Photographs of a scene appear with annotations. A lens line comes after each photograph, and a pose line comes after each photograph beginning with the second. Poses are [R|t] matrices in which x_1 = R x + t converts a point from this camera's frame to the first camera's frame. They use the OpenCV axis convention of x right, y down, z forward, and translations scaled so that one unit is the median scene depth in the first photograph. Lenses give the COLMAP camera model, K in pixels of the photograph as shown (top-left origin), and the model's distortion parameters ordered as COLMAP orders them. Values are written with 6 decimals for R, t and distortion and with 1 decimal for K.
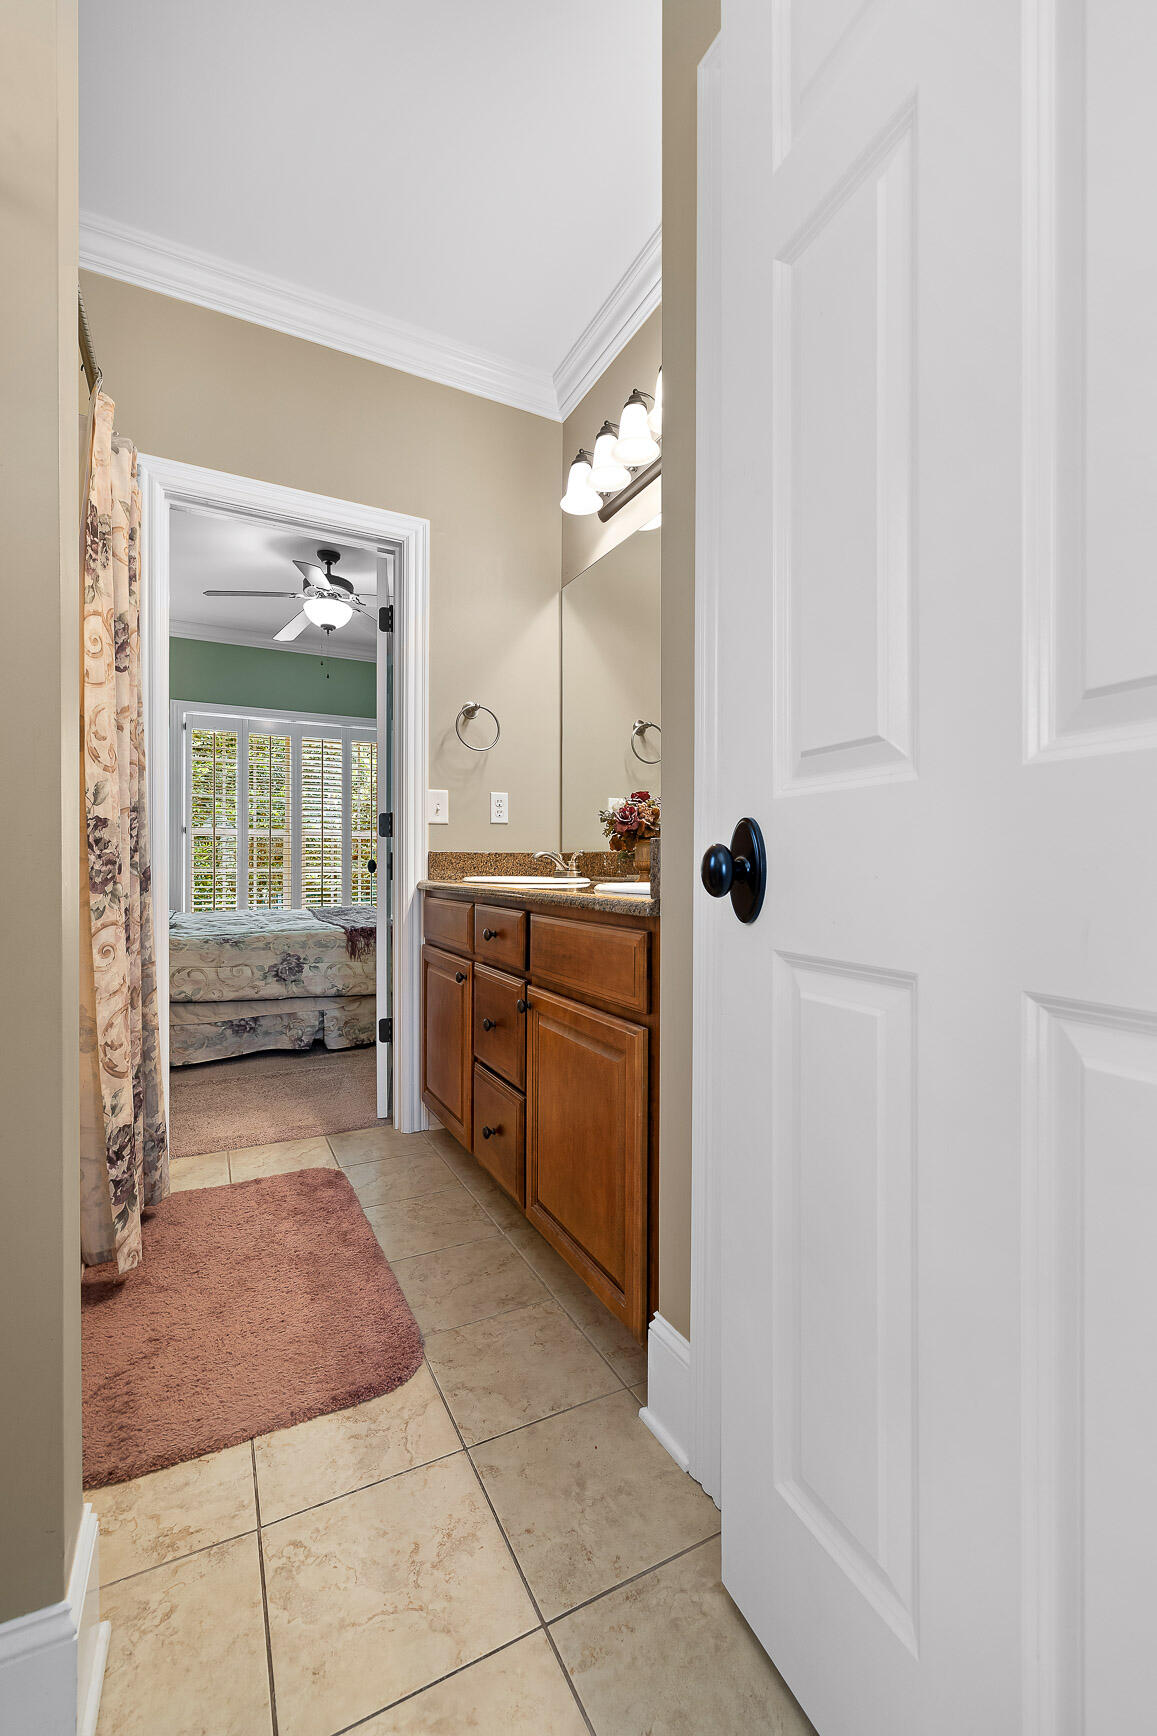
lens RADIAL K [[723.6, 0, 572.6], [0, 723.6, 871.3], [0, 0, 1]] dist [-0.000688, 0.001311]
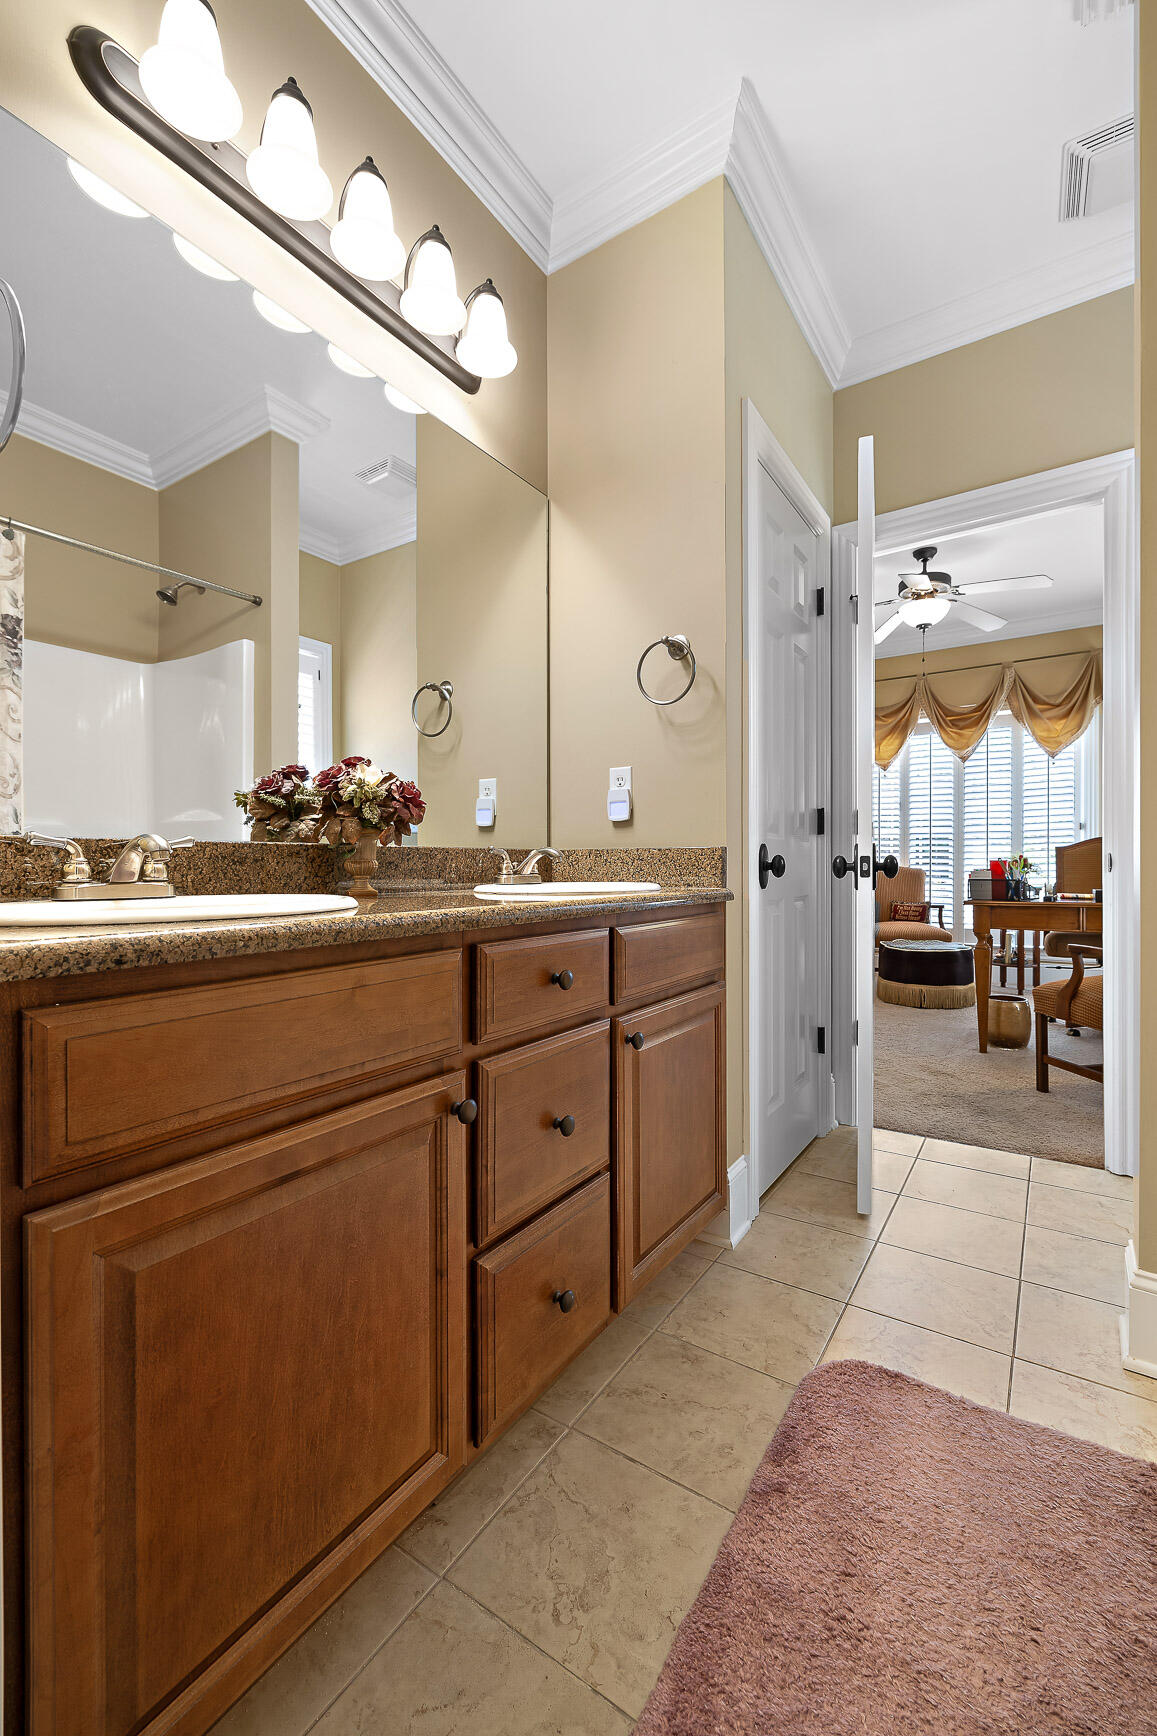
lens RADIAL K [[723.6, 0, 580.4], [0, 723.6, 872.2], [0, 0, 1]] dist [-0.000688, 0.001311]
pose [[-0.497335, 0.001416, 0.867557, -0.678142], [0.006383, 0.999978, 0.002027, -0.004224], [-0.867535, 0.006546, -0.497333, 1.329457]]
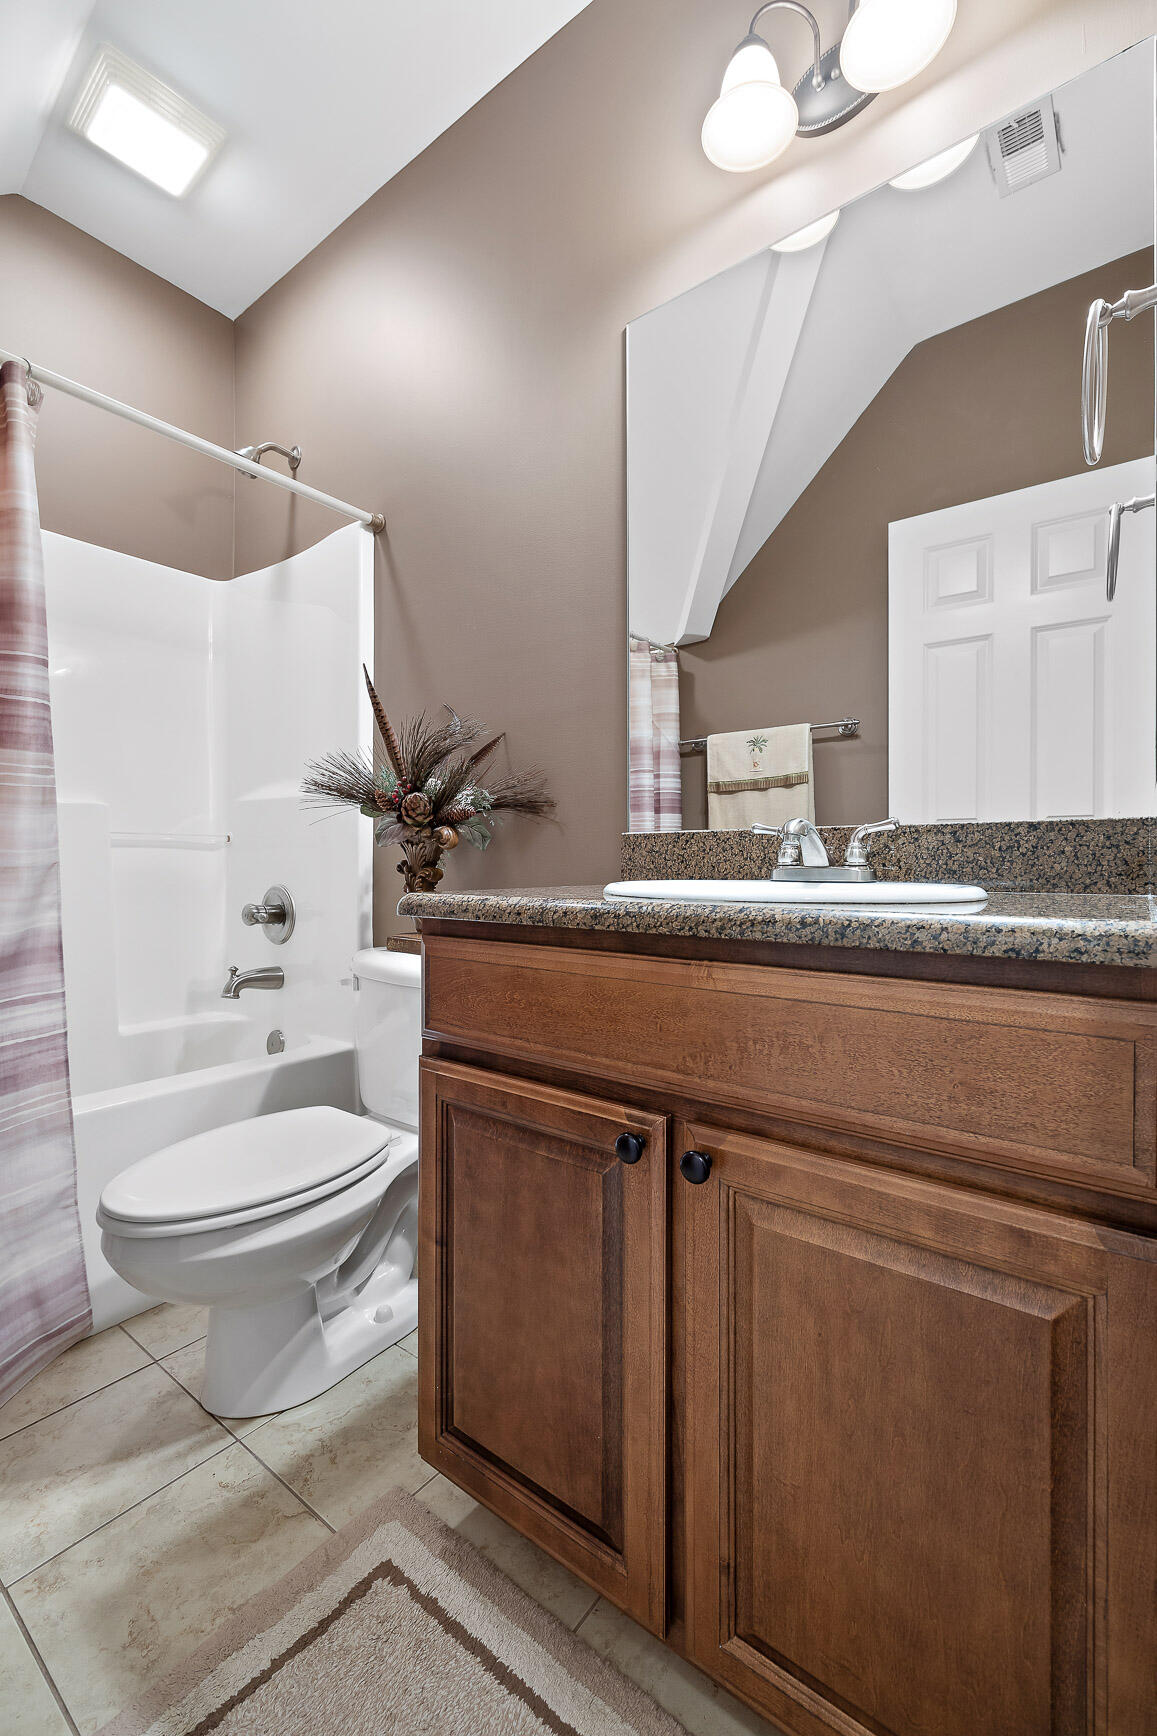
lens RADIAL K [[723.6, 0, 585.8], [0, 723.6, 853.0], [0, 0, 1]] dist [-0.000688, 0.001311]
pose [[0.902812, -0.014104, 0.429804, -0.377058], [0.020541, 0.999736, -0.010341, -0.007995], [-0.429545, 0.018164, 0.902863, 0.756443]]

* **EXERCISE PROMPT**:
Rewrite all of the records above with "lens line" replaced by "camera line" and nothing else changed. Leave the pictures out.

* **EXERCISE SOLUTION**:
Photographs of a scene appear with annotations. A camera line comes after each photograph, and a pose line comes after each photograph beginning with the second. Poses are [R|t] matrices in which x_1 = R x + t converts a point from this camera's frame to the first camera's frame. They use the OpenCV axis convention of x right, y down, z forward, and translations scaled so that one unit is the median scene depth in the first photograph. Lenses give the COLMAP camera model, K in pixels of the photograph as shown (top-left origin), and the model's distortion parameters ordered as COLMAP orders them. Values are written with 6 decimals for R, t and distortion and with 1 decimal for K.
lens RADIAL K [[723.6, 0, 572.6], [0, 723.6, 871.3], [0, 0, 1]] dist [-0.000688, 0.001311]
lens RADIAL K [[723.6, 0, 580.4], [0, 723.6, 872.2], [0, 0, 1]] dist [-0.000688, 0.001311]
pose [[-0.497335, 0.001416, 0.867557, -0.678142], [0.006383, 0.999978, 0.002027, -0.004224], [-0.867535, 0.006546, -0.497333, 1.329457]]
lens RADIAL K [[723.6, 0, 585.8], [0, 723.6, 853.0], [0, 0, 1]] dist [-0.000688, 0.001311]
pose [[0.902812, -0.014104, 0.429804, -0.377058], [0.020541, 0.999736, -0.010341, -0.007995], [-0.429545, 0.018164, 0.902863, 0.756443]]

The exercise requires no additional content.